Scholarships can be excluded up to the amount of the direct education costs. In case a, the scholarship is less than the $8,000 of direct costs and fully excludable. In case b, the scholarship exceeds Earl\'s direct costs and he is taxed on the $2,000 excess.
29. Fawn receives a $2,500 scholarship to State University. Discuss the taxability of the scholarship under each of the following assumptions:
a. The scholarship is paid from a general scholarship fund and is awarded to students with high academic potential. Recipients are not required to perform any services to receive the scholarship.
The scholarship is excluded from income to the extent of Fawn\'s direct education costs (tuition, fees, books, supplies, special equipment). The scholarship is excluded because it was awarded based on academic potential (i.e., all students were eligible for the scholarship) and there are no future services to be performed as a result of receiving the scholarship.
b. The scholarship is paid by the finance department. Recipients are required to work 10 hours per week for a professor designated by the department.
This is not a scholarship that is eligible for exclusion. To be excluded from income, a scholarship must be gratuitous in nature and not be a form of compensation for past, present, or future services. In this case, the recipient is required to provide future services as a condition of the award, making it a form of compensation; it is not a gratuitous transfer.
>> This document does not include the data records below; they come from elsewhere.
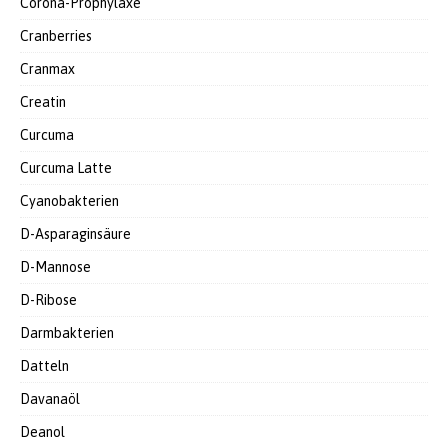
Corona-Prophylaxe
Cranberries
Cranmax
Creatin
Curcuma
Curcuma Latte
Cyanobakterien
D-Asparaginsäure
D-Mannose
D-Ribose
Darmbakterien
Datteln
Davanaöl
Deanol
30. Determine whether the taxpayers in each of the following situations have realized taxable income:
a. Alexander inherited a tract of land from his uncle who died during the current year. A friend of Alexander\'s who is a petroleum engineer told him he thought there might be oil on the land. Alexander had the land surveyed, and an oil deposit worth an estimated $5,000,000 was discovered on the property.
The value of the land is excluded because it is received through inheritance. The discovery of the oil deposit does not constitute a realization. Although the form of the property may be altered by the discovery, the value of the discovery has not been realized through an arm\'s-length transaction.
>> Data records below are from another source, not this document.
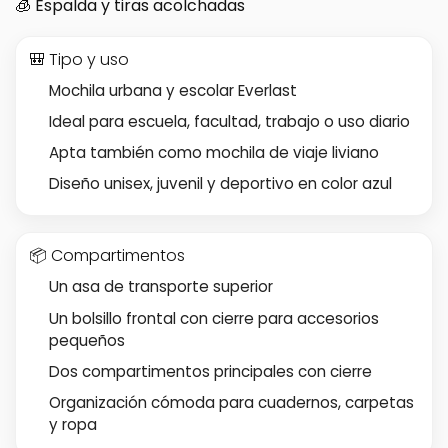
🧊 Espalda y tiras acolchadas
🎒 Tipo y uso
Mochila urbana y escolar Everlast
Ideal para escuela, facultad, trabajo o uso diario
Apta también como mochila de viaje liviano
Diseño unisex, juvenil y deportivo en color azul
📦 Compartimentos
Un asa de transporte superior
Un bolsillo frontal con cierre para accesorios
pequeños
Dos compartimentos principales con cierre
Organización cómoda para cuadernos, carpetas
y ropa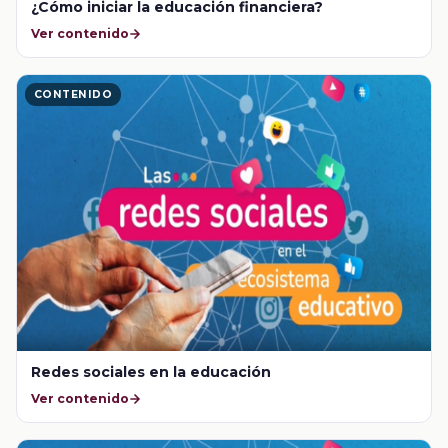
¿Cómo iniciar la educación financiera?
Ver contenido
CONTENIDO
Redes sociales en la educación
Ver contenido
b. Mickey was given 2 tickets to the World Series by a friend. Mickey sold the tickets for $500 apiece.
Mickey has realized income of $1,000 less his basis in the tickets. The receipt of the tickets is excluded as a gift. However, the subsequent sale of the tickets is not excludable. Note: The tickets have a basis equal to Mickey\'s friend\'s basis, which reduces the gain on the sale. Basis rules for gifts are covered in Chapter 10.
c. Hannah is the purchasing agent for Slim Diet Centers. Harold, a salesman who does considerable business with Hannah, gave her a set of golf clubs worth $750. Harold told Hannah that he was giving her the clubs to show his appreciation for being such a good friend throughout their business dealings.
The question to be answered is whether the golf clubs are a valid gift or a payment for past, present or future services. In this case, the business relationship is so strong that is likely that the golf clubs would not meet the criteria for a gift. It appears that Harold is attempting to compensate Hannah for their past relationship in hopes of continuing the relationship.
d. Melanie\'s father died during the current year. She was the beneficiary of a $200,000 insurance policy on her father\'s life. She received the proceeds on August 1 and immediately invested them in a bank certificate of deposit with a 9% annual earnings rate.
The receipt of the $200,000 face value of the life insurance policy is excluded from tax. However, any subsequent earnings on the $200,000 would be taxable.